Lately it has become very famous the term hard fork. Because of this we are going to explain that it is a hard fork in bitcoin trying to make it as clear as possible.
To start with the most basic, we define a fork as a fork. In programming this refers to the process by which a source code of a program is copied, which in this case would be the bitcoin platform.
Forks can have two intentions; clone the bitcoin code to create a new cryptocurrency from it or update the existing code.
In both cases, since bitcoin is an open source system, anyone can access the code. So basically anyone with advanced blockchain knowledge can execute a bifurcation.
To create a new blockchain project based on bitcoin’s open source, there are no impediments, but to update the existing code to implement it definitively requires a prior consensus.
Then, we can define the hard fork as an intentional fork in order to update or redesign the code. This can have different results; from an extension of the size of the blocks to a change in the rules of the system.
Generally, when it comes to a hard fork, the changes are important, which is why the term hard is used to identify it.
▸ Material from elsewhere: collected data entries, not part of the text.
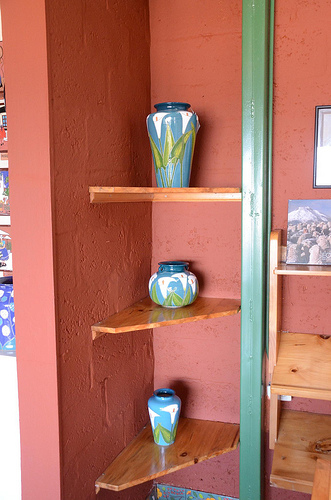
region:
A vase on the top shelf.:
[135, 99, 204, 190]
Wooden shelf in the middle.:
[90, 294, 245, 353]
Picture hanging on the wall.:
[303, 99, 329, 188]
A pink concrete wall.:
[25, 239, 85, 478]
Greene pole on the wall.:
[233, 9, 268, 487]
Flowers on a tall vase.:
[156, 123, 184, 182]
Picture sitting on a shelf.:
[283, 192, 329, 270]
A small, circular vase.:
[134, 249, 210, 316]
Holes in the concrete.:
[79, 236, 107, 266]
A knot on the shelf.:
[177, 448, 191, 459]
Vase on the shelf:
[147, 92, 196, 191]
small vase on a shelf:
[142, 385, 185, 447]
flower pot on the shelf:
[135, 247, 202, 305]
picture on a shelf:
[281, 193, 327, 273]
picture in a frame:
[307, 97, 328, 193]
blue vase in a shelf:
[143, 386, 185, 444]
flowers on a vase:
[150, 107, 194, 161]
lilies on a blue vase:
[151, 270, 193, 295]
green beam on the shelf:
[239, 7, 273, 299]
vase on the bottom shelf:
[141, 383, 178, 446]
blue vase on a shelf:
[138, 93, 202, 187]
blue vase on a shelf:
[138, 246, 197, 310]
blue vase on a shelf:
[133, 383, 187, 460]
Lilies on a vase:
[157, 404, 181, 429]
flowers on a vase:
[150, 269, 206, 288]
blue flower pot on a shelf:
[148, 255, 208, 314]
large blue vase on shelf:
[137, 99, 215, 184]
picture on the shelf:
[292, 196, 328, 248]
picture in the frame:
[302, 95, 329, 189]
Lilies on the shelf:
[142, 108, 199, 150]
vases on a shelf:
[74, 60, 244, 495]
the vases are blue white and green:
[140, 87, 202, 453]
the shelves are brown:
[71, 174, 247, 495]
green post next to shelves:
[226, 3, 284, 494]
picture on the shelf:
[280, 189, 329, 274]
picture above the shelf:
[296, 80, 328, 185]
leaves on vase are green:
[143, 126, 195, 169]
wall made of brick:
[0, 2, 329, 496]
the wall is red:
[1, 1, 328, 498]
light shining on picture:
[295, 134, 329, 186]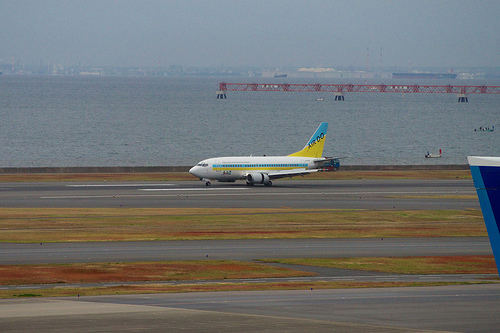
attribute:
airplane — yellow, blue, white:
[162, 116, 376, 210]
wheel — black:
[260, 167, 282, 196]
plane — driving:
[147, 108, 356, 209]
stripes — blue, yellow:
[202, 146, 332, 188]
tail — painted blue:
[296, 113, 348, 153]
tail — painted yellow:
[282, 127, 336, 174]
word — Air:
[300, 127, 349, 160]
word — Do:
[298, 117, 343, 145]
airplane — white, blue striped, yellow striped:
[141, 117, 381, 209]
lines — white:
[66, 180, 244, 191]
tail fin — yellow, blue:
[287, 121, 328, 156]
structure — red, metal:
[215, 79, 497, 101]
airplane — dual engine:
[189, 120, 349, 188]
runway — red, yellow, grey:
[1, 166, 499, 331]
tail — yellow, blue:
[292, 122, 345, 172]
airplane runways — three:
[4, 165, 497, 330]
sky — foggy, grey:
[1, 0, 497, 60]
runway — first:
[2, 275, 498, 331]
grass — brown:
[1, 205, 486, 244]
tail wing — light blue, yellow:
[306, 120, 348, 171]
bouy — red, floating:
[422, 149, 442, 157]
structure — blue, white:
[213, 82, 498, 100]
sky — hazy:
[91, 25, 278, 57]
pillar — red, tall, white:
[357, 40, 379, 68]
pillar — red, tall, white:
[360, 46, 381, 68]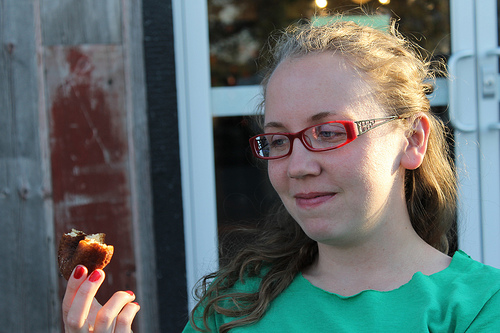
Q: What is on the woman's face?
A: Glasses.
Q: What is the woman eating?
A: Donut.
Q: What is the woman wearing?
A: Shirt.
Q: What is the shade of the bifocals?
A: Red.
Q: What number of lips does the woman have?
A: 2.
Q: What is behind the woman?
A: Window.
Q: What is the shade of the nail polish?
A: Red.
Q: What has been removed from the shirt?
A: A collar.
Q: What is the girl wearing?
A: It's glasses.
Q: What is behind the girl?
A: Glass doors.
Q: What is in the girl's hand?
A: It's food.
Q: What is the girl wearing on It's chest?
A: A blue top.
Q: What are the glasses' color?
A: It's red.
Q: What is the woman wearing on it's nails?
A: It's polish.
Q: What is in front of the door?
A: A woman.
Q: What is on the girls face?
A: Glasses.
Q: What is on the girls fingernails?
A: Polish.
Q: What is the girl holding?
A: Donut.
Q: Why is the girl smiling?
A: Happy.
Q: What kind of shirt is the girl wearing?
A: Blouse.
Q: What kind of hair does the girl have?
A: Blonde.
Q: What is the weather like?
A: Sunny.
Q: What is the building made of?
A: Stone.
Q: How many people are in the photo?
A: One.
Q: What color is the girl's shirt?
A: Green.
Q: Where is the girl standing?
A: In front of doors.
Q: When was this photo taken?
A: In the daytime.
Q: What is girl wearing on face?
A: Glasses.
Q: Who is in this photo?
A: A girl.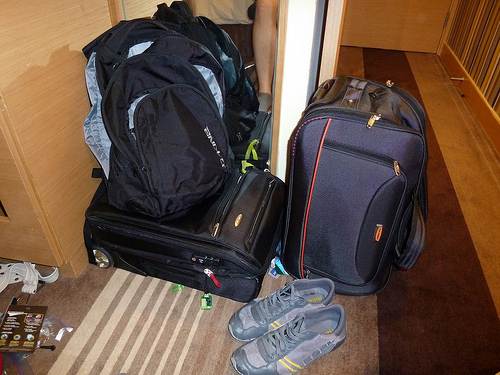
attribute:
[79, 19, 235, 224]
back pack — black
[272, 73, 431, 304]
suitcase — blue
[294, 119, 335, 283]
stripe — red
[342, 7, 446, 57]
door — wooden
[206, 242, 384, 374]
shoes — black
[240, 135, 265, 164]
tag — yellow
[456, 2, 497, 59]
wall — multicolored , striped 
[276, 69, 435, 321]
backpack — black, white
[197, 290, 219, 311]
tag — green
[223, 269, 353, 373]
tennis shoes — grey, yellow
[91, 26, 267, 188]
backpack — black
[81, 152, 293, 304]
bag — small, black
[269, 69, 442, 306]
bag — big, blue, red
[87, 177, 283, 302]
suitcase — black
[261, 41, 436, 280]
luggage — black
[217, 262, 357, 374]
shoe — grey, athletic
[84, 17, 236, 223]
backpack — black, blue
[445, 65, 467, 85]
door stop — metal 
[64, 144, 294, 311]
luggage — black 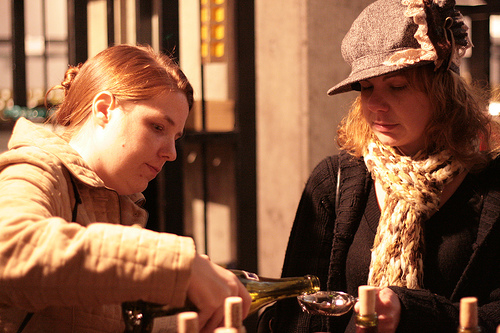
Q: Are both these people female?
A: Yes, all the people are female.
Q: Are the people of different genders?
A: No, all the people are female.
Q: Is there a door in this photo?
A: Yes, there are doors.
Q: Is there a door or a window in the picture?
A: Yes, there are doors.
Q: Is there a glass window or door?
A: Yes, there are glass doors.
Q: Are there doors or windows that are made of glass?
A: Yes, the doors are made of glass.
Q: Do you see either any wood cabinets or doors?
A: Yes, there are wood doors.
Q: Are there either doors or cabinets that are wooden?
A: Yes, the doors are wooden.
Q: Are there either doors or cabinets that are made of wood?
A: Yes, the doors are made of wood.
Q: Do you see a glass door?
A: Yes, there are doors that are made of glass.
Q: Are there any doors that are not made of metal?
A: Yes, there are doors that are made of glass.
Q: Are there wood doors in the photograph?
A: Yes, there are wood doors.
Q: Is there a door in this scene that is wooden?
A: Yes, there are doors that are wooden.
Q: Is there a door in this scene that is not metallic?
A: Yes, there are wooden doors.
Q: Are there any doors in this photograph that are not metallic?
A: Yes, there are wooden doors.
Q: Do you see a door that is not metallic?
A: Yes, there are wooden doors.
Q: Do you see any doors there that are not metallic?
A: Yes, there are wooden doors.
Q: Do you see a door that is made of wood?
A: Yes, there are doors that are made of wood.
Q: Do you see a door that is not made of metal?
A: Yes, there are doors that are made of wood.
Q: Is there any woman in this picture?
A: Yes, there is a woman.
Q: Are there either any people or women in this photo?
A: Yes, there is a woman.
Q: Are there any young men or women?
A: Yes, there is a young woman.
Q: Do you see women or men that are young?
A: Yes, the woman is young.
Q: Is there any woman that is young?
A: Yes, there is a young woman.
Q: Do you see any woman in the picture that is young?
A: Yes, there is a woman that is young.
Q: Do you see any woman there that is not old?
A: Yes, there is an young woman.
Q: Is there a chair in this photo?
A: No, there are no chairs.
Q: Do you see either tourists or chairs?
A: No, there are no chairs or tourists.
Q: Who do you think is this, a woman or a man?
A: This is a woman.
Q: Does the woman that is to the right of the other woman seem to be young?
A: Yes, the woman is young.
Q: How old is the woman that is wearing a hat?
A: The woman is young.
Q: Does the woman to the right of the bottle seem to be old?
A: No, the woman is young.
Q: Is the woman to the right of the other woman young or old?
A: The woman is young.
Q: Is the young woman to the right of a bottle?
A: Yes, the woman is to the right of a bottle.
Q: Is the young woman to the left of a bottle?
A: No, the woman is to the right of a bottle.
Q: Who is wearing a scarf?
A: The woman is wearing a scarf.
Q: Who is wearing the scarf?
A: The woman is wearing a scarf.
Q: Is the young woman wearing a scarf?
A: Yes, the woman is wearing a scarf.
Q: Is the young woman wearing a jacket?
A: No, the woman is wearing a scarf.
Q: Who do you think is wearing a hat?
A: The woman is wearing a hat.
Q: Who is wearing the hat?
A: The woman is wearing a hat.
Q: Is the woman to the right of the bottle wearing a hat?
A: Yes, the woman is wearing a hat.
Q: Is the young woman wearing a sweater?
A: No, the woman is wearing a hat.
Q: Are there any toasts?
A: No, there are no toasts.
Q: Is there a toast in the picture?
A: No, there are no toasts.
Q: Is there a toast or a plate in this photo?
A: No, there are no toasts or plates.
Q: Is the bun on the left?
A: Yes, the bun is on the left of the image.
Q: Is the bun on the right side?
A: No, the bun is on the left of the image.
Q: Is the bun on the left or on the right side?
A: The bun is on the left of the image.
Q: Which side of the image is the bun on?
A: The bun is on the left of the image.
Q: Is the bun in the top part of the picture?
A: Yes, the bun is in the top of the image.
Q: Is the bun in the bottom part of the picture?
A: No, the bun is in the top of the image.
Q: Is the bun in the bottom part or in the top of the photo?
A: The bun is in the top of the image.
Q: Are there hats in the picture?
A: Yes, there is a hat.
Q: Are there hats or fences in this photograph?
A: Yes, there is a hat.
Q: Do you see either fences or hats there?
A: Yes, there is a hat.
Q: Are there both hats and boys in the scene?
A: No, there is a hat but no boys.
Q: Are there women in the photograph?
A: Yes, there is a woman.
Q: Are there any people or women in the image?
A: Yes, there is a woman.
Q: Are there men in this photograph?
A: No, there are no men.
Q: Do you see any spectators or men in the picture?
A: No, there are no men or spectators.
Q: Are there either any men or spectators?
A: No, there are no men or spectators.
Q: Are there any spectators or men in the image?
A: No, there are no men or spectators.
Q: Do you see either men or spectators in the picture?
A: No, there are no men or spectators.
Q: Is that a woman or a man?
A: That is a woman.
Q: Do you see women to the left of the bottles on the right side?
A: Yes, there is a woman to the left of the bottles.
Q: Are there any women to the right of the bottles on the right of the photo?
A: No, the woman is to the left of the bottles.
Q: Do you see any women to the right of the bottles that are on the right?
A: No, the woman is to the left of the bottles.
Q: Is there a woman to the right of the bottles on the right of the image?
A: No, the woman is to the left of the bottles.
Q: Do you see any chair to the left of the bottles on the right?
A: No, there is a woman to the left of the bottles.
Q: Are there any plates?
A: No, there are no plates.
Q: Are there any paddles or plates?
A: No, there are no plates or paddles.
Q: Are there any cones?
A: No, there are no cones.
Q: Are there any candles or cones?
A: No, there are no cones or candles.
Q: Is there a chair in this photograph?
A: No, there are no chairs.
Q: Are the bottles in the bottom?
A: Yes, the bottles are in the bottom of the image.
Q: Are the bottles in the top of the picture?
A: No, the bottles are in the bottom of the image.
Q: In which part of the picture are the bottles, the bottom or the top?
A: The bottles are in the bottom of the image.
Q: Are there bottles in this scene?
A: Yes, there is a bottle.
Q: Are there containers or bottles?
A: Yes, there is a bottle.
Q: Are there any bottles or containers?
A: Yes, there is a bottle.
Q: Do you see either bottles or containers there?
A: Yes, there is a bottle.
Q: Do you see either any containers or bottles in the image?
A: Yes, there is a bottle.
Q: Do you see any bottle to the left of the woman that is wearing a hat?
A: Yes, there is a bottle to the left of the woman.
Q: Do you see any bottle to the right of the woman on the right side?
A: No, the bottle is to the left of the woman.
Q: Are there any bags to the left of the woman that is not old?
A: No, there is a bottle to the left of the woman.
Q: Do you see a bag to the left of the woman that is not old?
A: No, there is a bottle to the left of the woman.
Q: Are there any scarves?
A: Yes, there is a scarf.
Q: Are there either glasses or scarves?
A: Yes, there is a scarf.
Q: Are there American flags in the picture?
A: No, there are no American flags.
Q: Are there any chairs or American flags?
A: No, there are no American flags or chairs.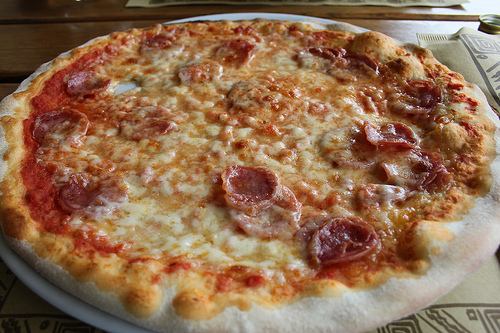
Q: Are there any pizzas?
A: Yes, there is a pizza.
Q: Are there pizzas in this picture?
A: Yes, there is a pizza.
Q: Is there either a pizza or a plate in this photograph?
A: Yes, there is a pizza.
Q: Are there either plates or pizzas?
A: Yes, there is a pizza.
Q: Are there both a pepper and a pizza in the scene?
A: No, there is a pizza but no peppers.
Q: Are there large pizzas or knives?
A: Yes, there is a large pizza.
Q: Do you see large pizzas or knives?
A: Yes, there is a large pizza.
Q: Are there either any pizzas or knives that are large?
A: Yes, the pizza is large.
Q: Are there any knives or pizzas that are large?
A: Yes, the pizza is large.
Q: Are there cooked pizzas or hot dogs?
A: Yes, there is a cooked pizza.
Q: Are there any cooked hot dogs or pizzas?
A: Yes, there is a cooked pizza.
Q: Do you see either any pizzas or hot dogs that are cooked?
A: Yes, the pizza is cooked.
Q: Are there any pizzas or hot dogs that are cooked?
A: Yes, the pizza is cooked.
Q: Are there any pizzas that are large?
A: Yes, there is a large pizza.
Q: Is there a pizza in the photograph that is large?
A: Yes, there is a large pizza.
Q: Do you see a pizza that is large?
A: Yes, there is a pizza that is large.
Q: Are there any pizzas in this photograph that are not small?
A: Yes, there is a large pizza.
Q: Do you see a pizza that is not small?
A: Yes, there is a large pizza.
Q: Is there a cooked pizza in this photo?
A: Yes, there is a cooked pizza.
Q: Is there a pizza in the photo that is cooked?
A: Yes, there is a pizza that is cooked.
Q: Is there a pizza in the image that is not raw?
A: Yes, there is a cooked pizza.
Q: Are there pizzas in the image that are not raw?
A: Yes, there is a cooked pizza.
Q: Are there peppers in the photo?
A: No, there are no peppers.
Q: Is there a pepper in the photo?
A: No, there are no peppers.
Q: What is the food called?
A: The food is a pizza.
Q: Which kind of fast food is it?
A: The food is a pizza.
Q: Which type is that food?
A: This is a pizza.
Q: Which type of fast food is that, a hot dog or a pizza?
A: This is a pizza.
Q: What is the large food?
A: The food is a pizza.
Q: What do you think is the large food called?
A: The food is a pizza.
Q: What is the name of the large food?
A: The food is a pizza.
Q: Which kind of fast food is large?
A: The fast food is a pizza.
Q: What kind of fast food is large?
A: The fast food is a pizza.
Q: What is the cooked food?
A: The food is a pizza.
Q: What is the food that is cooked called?
A: The food is a pizza.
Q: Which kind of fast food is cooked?
A: The fast food is a pizza.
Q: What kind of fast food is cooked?
A: The fast food is a pizza.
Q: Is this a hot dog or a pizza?
A: This is a pizza.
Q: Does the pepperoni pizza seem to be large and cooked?
A: Yes, the pizza is large and cooked.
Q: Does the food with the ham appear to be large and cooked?
A: Yes, the pizza is large and cooked.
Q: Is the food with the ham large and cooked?
A: Yes, the pizza is large and cooked.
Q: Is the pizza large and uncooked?
A: No, the pizza is large but cooked.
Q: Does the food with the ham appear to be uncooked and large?
A: No, the pizza is large but cooked.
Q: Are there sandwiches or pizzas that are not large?
A: No, there is a pizza but it is large.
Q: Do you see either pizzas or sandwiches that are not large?
A: No, there is a pizza but it is large.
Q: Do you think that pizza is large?
A: Yes, the pizza is large.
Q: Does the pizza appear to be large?
A: Yes, the pizza is large.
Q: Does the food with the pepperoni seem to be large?
A: Yes, the pizza is large.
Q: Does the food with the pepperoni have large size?
A: Yes, the pizza is large.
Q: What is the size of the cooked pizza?
A: The pizza is large.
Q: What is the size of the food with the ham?
A: The pizza is large.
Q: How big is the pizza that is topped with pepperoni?
A: The pizza is large.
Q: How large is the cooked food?
A: The pizza is large.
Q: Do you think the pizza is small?
A: No, the pizza is large.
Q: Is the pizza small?
A: No, the pizza is large.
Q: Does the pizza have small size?
A: No, the pizza is large.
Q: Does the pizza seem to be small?
A: No, the pizza is large.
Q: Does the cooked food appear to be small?
A: No, the pizza is large.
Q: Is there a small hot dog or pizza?
A: No, there is a pizza but it is large.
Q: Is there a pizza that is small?
A: No, there is a pizza but it is large.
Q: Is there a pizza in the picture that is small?
A: No, there is a pizza but it is large.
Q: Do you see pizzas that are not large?
A: No, there is a pizza but it is large.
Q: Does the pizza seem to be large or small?
A: The pizza is large.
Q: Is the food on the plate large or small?
A: The pizza is large.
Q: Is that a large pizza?
A: Yes, that is a large pizza.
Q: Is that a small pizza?
A: No, that is a large pizza.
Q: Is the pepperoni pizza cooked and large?
A: Yes, the pizza is cooked and large.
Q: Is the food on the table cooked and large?
A: Yes, the pizza is cooked and large.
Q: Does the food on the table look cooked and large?
A: Yes, the pizza is cooked and large.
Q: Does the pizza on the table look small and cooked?
A: No, the pizza is cooked but large.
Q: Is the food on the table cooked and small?
A: No, the pizza is cooked but large.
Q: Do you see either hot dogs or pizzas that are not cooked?
A: No, there is a pizza but it is cooked.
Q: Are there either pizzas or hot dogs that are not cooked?
A: No, there is a pizza but it is cooked.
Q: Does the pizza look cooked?
A: Yes, the pizza is cooked.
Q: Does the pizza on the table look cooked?
A: Yes, the pizza is cooked.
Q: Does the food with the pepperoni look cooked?
A: Yes, the pizza is cooked.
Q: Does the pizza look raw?
A: No, the pizza is cooked.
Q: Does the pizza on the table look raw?
A: No, the pizza is cooked.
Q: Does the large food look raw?
A: No, the pizza is cooked.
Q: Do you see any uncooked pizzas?
A: No, there is a pizza but it is cooked.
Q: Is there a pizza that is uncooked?
A: No, there is a pizza but it is cooked.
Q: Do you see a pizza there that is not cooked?
A: No, there is a pizza but it is cooked.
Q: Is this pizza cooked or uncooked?
A: The pizza is cooked.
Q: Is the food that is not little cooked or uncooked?
A: The pizza is cooked.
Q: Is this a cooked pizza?
A: Yes, this is a cooked pizza.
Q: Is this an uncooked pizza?
A: No, this is a cooked pizza.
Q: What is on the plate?
A: The pizza is on the plate.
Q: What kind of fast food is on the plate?
A: The food is a pizza.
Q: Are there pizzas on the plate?
A: Yes, there is a pizza on the plate.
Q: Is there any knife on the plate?
A: No, there is a pizza on the plate.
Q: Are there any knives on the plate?
A: No, there is a pizza on the plate.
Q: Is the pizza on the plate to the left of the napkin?
A: Yes, the pizza is on the plate.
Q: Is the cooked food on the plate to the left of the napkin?
A: Yes, the pizza is on the plate.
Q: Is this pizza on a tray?
A: No, the pizza is on the plate.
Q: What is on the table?
A: The pizza is on the table.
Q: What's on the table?
A: The pizza is on the table.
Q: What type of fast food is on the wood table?
A: The food is a pizza.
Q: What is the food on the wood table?
A: The food is a pizza.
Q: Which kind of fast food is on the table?
A: The food is a pizza.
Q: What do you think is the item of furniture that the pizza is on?
A: The piece of furniture is a table.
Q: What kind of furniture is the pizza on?
A: The pizza is on the table.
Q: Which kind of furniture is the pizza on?
A: The pizza is on the table.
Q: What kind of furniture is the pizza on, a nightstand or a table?
A: The pizza is on a table.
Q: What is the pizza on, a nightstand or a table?
A: The pizza is on a table.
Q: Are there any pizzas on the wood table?
A: Yes, there is a pizza on the table.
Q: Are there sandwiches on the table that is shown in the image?
A: No, there is a pizza on the table.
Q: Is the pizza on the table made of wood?
A: Yes, the pizza is on the table.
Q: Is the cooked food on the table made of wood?
A: Yes, the pizza is on the table.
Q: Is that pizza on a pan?
A: No, the pizza is on the table.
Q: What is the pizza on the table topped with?
A: The pizza is topped with pepperoni.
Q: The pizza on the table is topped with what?
A: The pizza is topped with pepperoni.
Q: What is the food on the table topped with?
A: The pizza is topped with pepperoni.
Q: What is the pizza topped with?
A: The pizza is topped with pepperoni.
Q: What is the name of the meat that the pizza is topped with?
A: The meat is pepperoni.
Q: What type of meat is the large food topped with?
A: The pizza is topped with pepperoni.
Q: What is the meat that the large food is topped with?
A: The meat is pepperoni.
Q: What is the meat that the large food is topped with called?
A: The meat is pepperoni.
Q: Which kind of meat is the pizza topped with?
A: The pizza is topped with pepperoni.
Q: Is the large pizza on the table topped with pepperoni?
A: Yes, the pizza is topped with pepperoni.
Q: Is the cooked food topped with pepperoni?
A: Yes, the pizza is topped with pepperoni.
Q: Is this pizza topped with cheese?
A: No, the pizza is topped with pepperoni.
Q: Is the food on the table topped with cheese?
A: No, the pizza is topped with pepperoni.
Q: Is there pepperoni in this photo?
A: Yes, there is pepperoni.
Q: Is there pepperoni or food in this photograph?
A: Yes, there is pepperoni.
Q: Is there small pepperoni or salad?
A: Yes, there is small pepperoni.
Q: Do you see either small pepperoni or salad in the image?
A: Yes, there is small pepperoni.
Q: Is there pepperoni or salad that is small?
A: Yes, the pepperoni is small.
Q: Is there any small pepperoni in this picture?
A: Yes, there is small pepperoni.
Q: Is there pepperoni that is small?
A: Yes, there is pepperoni that is small.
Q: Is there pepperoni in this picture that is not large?
A: Yes, there is small pepperoni.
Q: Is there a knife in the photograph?
A: No, there are no knives.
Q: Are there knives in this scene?
A: No, there are no knives.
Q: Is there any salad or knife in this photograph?
A: No, there are no knives or salad.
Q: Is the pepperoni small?
A: Yes, the pepperoni is small.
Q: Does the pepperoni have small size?
A: Yes, the pepperoni is small.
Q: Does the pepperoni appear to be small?
A: Yes, the pepperoni is small.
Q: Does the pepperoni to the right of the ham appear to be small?
A: Yes, the pepperoni is small.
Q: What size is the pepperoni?
A: The pepperoni is small.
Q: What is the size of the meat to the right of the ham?
A: The pepperoni is small.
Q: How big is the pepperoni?
A: The pepperoni is small.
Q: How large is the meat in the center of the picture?
A: The pepperoni is small.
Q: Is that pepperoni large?
A: No, the pepperoni is small.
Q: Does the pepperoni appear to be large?
A: No, the pepperoni is small.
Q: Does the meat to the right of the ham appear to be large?
A: No, the pepperoni is small.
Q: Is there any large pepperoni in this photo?
A: No, there is pepperoni but it is small.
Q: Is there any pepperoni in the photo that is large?
A: No, there is pepperoni but it is small.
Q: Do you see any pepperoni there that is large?
A: No, there is pepperoni but it is small.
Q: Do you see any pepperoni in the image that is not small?
A: No, there is pepperoni but it is small.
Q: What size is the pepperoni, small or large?
A: The pepperoni is small.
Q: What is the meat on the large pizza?
A: The meat is pepperoni.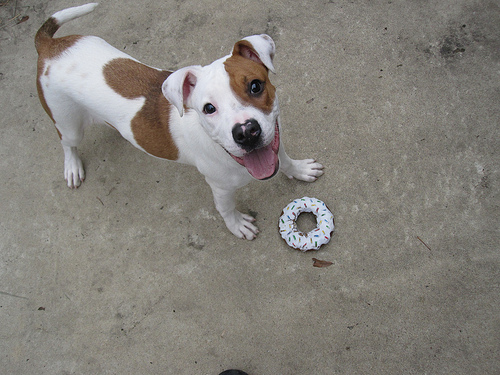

The software derived from it will be incompatible with the previous versions.
Other types of Fork
Like a hard fork, a soft fork is a consensual update of bitcoin open source.
The term soft (soft) is used to identify when these changes have no major impact on the system and even the result is compatible with previous versions and can coexist in the same bitcoin network without problems.
This type of updates does not have major repercussions because all the participants of the network should only update their software to enjoy the new functions that are implemented, even keep the previous version.
A broken fork happens when the system developers make mistakes when performing the desired updates, which is why it is necessary to make a new fork to repair the errors.
As a result of that error a second chain of blocks is created which is based on the new version of the software. That is, the chain of blocks accidentally bifurcates.
The last accident fork occurred in 2013 when a miner created an additional block chain that was not compatible with previous versions of Bitcoin Core software.
To solve this, an agreement had to be reached with the main mining pools to install an old version of the software while developing a new one that would come out days later.
This type of errors can create distrust in the community of bitcoiners and therefore a fall in the price of the asset in the market, so that it could be considered a serious accident.